# PSPI: Prokaryote SP Identifier
A model using long short-term memory and (n,k)-mers to identify prokaryotic SPs

## Contents
Several demo files have been included in the folders
### datasets/
For training and testing purposes
```
datasets/training/positives: Place any positive training data here
datasets/training/negatives: Place any negative training data here
datasets/testing/positives: Place any positive testing data here
datasets/testing/negatives: Place any negative testing data here

```
### input_files/
The default location PSPI will search for files to process

### output_files/
Results will be found here

### model_default.pkl
The default model this program uses

### pspi.py
The exectuable itself

### README.md
This file

## Dependencies
```
python 3.11.5
keras 2.15.0
numpy 1.24.3
scikit-learn 1.3.0
```
## File Format requirements
input files must be in fasta format. The entire sequence must be contained on a single line.

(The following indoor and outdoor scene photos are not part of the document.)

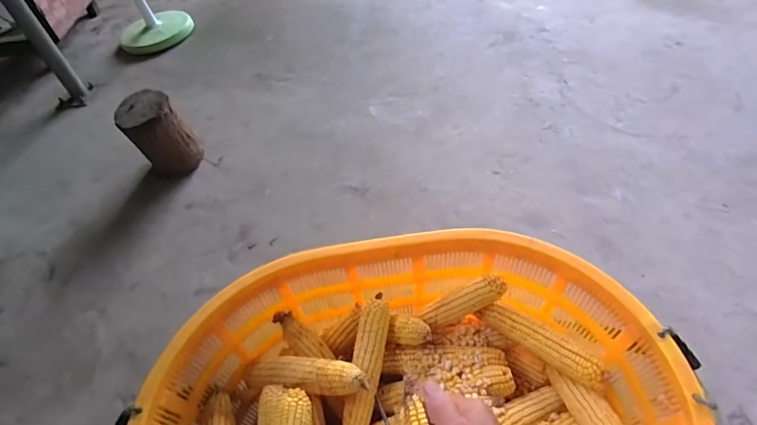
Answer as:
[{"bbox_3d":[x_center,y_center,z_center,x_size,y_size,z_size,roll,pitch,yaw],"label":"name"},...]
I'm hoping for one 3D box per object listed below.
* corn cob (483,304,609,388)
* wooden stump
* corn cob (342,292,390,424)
[{"bbox_3d":[0.238,0.186,0.630,0.181,0.038,0.038,35,61,31],"label":"corn cob"},{"bbox_3d":[-0.625,-0.231,1.244,0.160,0.201,0.178,-30,52,-19],"label":"wooden stump"},{"bbox_3d":[-0.014,0.220,0.634,0.042,0.052,0.204,6,68,12],"label":"corn cob"}]

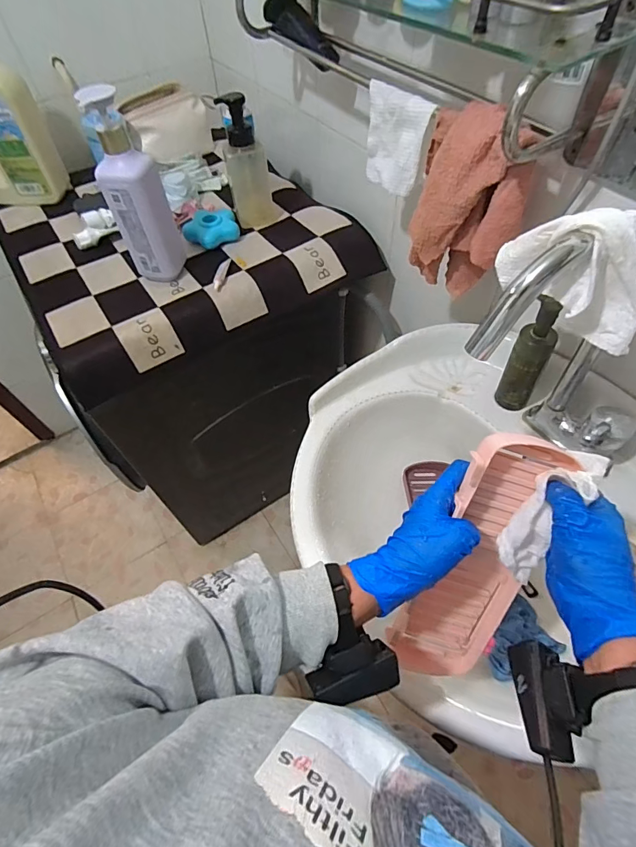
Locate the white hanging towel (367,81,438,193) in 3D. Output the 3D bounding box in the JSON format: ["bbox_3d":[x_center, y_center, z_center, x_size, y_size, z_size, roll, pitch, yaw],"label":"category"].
[{"bbox_3d":[0.101,-0.368,0.549,0.023,0.106,0.099,-30,60,-17],"label":"white hanging towel"}]

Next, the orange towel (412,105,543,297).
[{"bbox_3d":[0.180,-0.258,0.512,0.119,0.204,0.087,12,58,10],"label":"orange towel"}]

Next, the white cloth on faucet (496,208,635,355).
[{"bbox_3d":[0.219,-0.127,0.358,0.121,0.097,0.066,12,58,10],"label":"white cloth on faucet"}]

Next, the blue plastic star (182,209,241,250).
[{"bbox_3d":[-0.201,-0.364,0.784,0.096,0.031,0.087,-25,59,-14],"label":"blue plastic star"}]

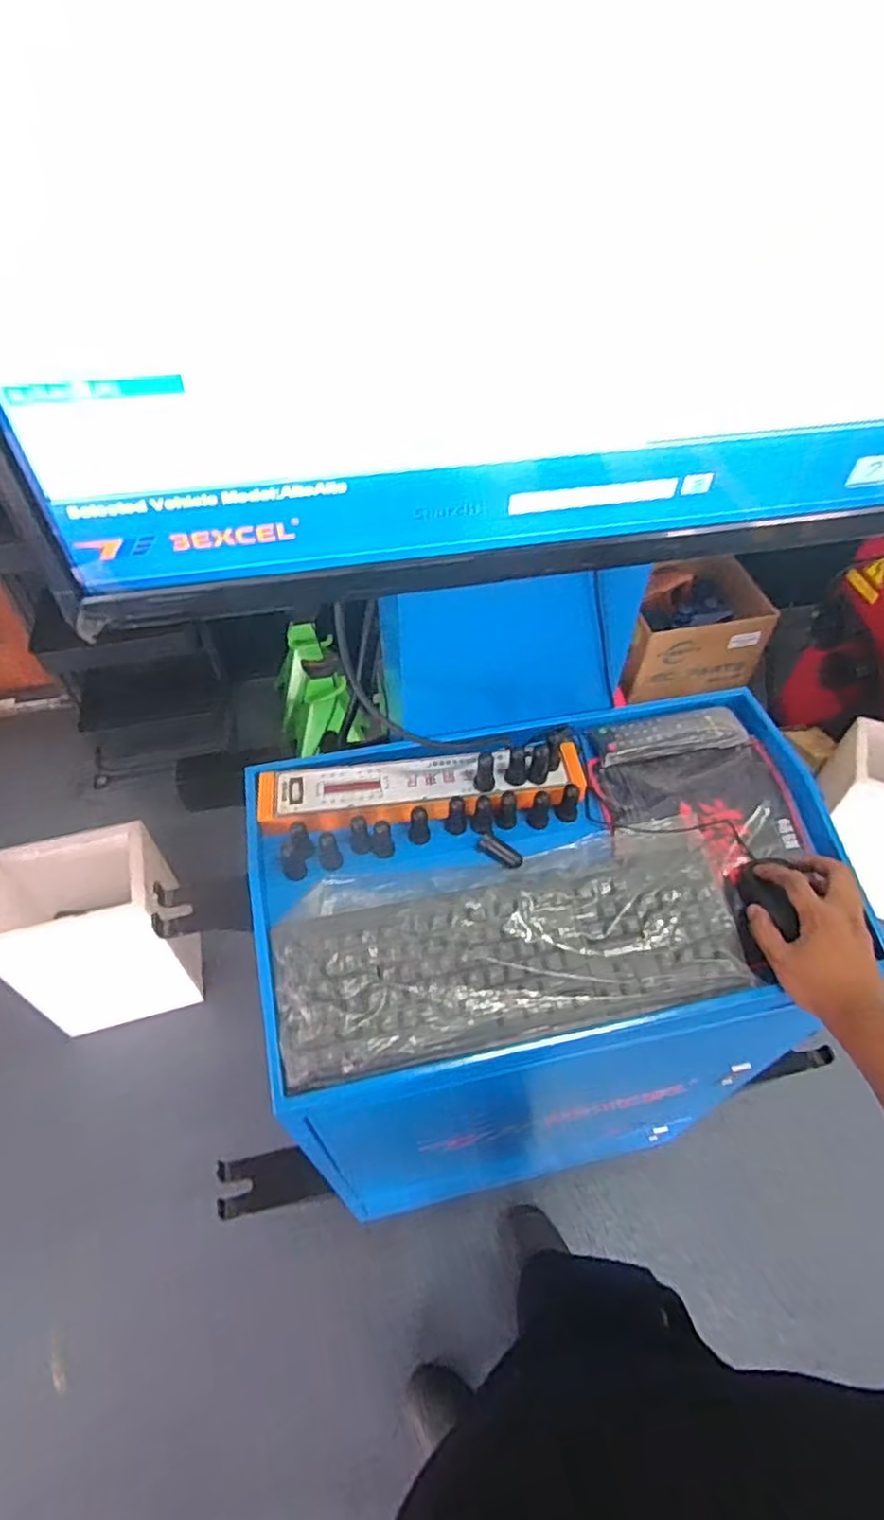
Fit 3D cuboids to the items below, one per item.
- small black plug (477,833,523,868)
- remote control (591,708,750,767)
[{"bbox_3d":[0.060,0.093,0.687,0.050,0.013,0.018,33,56,6],"label":"small black plug"},{"bbox_3d":[0.261,-0.030,0.774,0.166,0.020,0.056,-8,51,-7],"label":"remote control"}]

This tool is designed to identify amino acid sequences of at-most 100 AAs. Including longer sequences may have undefined behaviors

## Execution
You must be in the PSPI folder to run the program. 
If you have multiple files you wish to run at once, place them all in the input_files directory.

The required command is
```
python3 pspi.py
```
This will cause the program to use model_default.pkl to identify SPs in all the files saved in input_files/ and save the results to output_files/results.csv

### Optional arguments
```
-m <model name> : Select a preexisting model to use instead of the default model
-t <model name> : Have the tool build a new model using the files in datasets/training and test the model using the files in datasets/testing. Argument requires a name for the newly trained model
-r <model name> : Test an existing model using the files in datasets/testing. Argument requires the name of the model to test
-i <input file path> : Provide a specific file. Input must be the filepath to the specific file and be in fasta format. If this option isn't used, PSPI will take every file in input_files as input
-o <output file path> : Define a specific name for the output file. Default name is results.csv
-l <float [0,1]> : Select the threshold value required to flag a sequence as a short protein. Value must be between 0 and 1. Default is 0.75
```
### Examples
```
Running with a custom model:
python3 pspi.py -m my_model.pkl -i my_input.fasta -o my_output.csv -l .35

building and testing a new model:
python3 pspi.py -t my_model.pkl

testing an existing model on the testing data:
python3 pspi.py -r my_model.pkl
```

## Training your own model
Training and testing data must match the format requirements for input files.

Place each training and testing datafile in its corresponding folder in datasets/
When you've set everything up, run the command
```
python3 pspi -t <model name>
```
pspi will automatically pull all the datafiles in datasets/training and use them to train a new model.

Once it has trained the model, it will run 12 tests where it randomly chooses 1000 positive and 1000 negative datapoints from the files in datasets/testing. If there are fewer than 1000 of either one, it will use all of them for testing.

The model will output the precision, sensitivity, specificity, f1, AUROC, and AUPR scores of each test followed by the average results.

Finally, it will prompt you if you want to save the model. Typing 'y' or 'yes' will create a binary file <model name>. Typing 'n' or 'no' will close the program without creating a file.